Thank you for sharing. Although, the papers you reference seem to be interested only in information capacity and processing. I think it may go deeper than that, and perhaps more directly.

For example, I have to wonder if the physical analog of information capacity limits of a channel might ultimately be responsible for the speed of light/information. Some people think that gravity may be an entropic emergent property. And so far, it seems the most relevant connection between information and physics is the similar formulations between the pulse-width band-width product and the Heisenberg uncertainty principle.
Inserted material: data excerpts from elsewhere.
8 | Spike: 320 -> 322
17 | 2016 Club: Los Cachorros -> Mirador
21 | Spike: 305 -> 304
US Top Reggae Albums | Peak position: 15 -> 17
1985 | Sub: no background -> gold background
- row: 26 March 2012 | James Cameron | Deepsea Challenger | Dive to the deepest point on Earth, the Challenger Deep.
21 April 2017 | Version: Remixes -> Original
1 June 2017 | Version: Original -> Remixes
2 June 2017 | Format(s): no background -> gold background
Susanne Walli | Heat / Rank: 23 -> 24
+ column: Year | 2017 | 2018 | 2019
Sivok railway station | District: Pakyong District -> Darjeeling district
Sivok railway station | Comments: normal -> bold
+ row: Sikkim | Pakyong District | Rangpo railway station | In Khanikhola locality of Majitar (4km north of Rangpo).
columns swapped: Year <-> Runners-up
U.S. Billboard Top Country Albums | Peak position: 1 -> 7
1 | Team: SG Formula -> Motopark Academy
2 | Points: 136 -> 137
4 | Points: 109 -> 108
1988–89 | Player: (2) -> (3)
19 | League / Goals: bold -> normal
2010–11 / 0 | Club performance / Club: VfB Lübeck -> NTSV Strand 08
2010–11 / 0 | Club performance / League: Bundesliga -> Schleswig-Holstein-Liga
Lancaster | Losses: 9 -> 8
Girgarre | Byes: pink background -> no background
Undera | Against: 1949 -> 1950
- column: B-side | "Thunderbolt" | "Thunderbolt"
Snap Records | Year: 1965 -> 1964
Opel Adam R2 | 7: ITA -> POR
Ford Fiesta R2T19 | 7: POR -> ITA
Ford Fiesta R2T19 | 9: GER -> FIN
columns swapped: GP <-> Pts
Does anyone know of any papers that more directly explore this connection?

5. Jul 25, 2014

### atyy

http://arxiv.org/abs/quant-ph/0603121 or http://arxiv.org/abs/1309.2308? The "Lieb-Robinson bound" is an emergent "speed limit", like the speed of light.

Last edited: Jul 25, 2014
6. Jul 26, 2014

### friend

Yes, it seems spacetime is the medium in which physical events happen that requires information to describe. Some think that physical reality comes from pure information; they say "it from bits", etc. And I'm beginning to wonder about this as well.

So perhaps spacetime is analogous to memory, and particle arrangements and interactions are analogous to the information stored in that memory. So this brings me to wonder about why spacetime would be created to begin with. And I'm reminded, if I recall correctly, that the act of erasing memory in and of itself increases entropy. But erasing memory in effect is creating more storage capacity in which other information can be stored.

So is the expansion of space (during inflation and now the acceleration of expansion) a necessary process to increase entropy. Perhaps if nothing else is happening to increase entropy, then space expands to increase entropy. I'm not sure how to go about researching these ideas. Are there any papers out there that incorporate all this? Thanks.

7. Jul 28, 2014

### friend

As an interim calculation, does the pulse-width band-width product imply a propagation velocity of the signals that carries the information down the channel?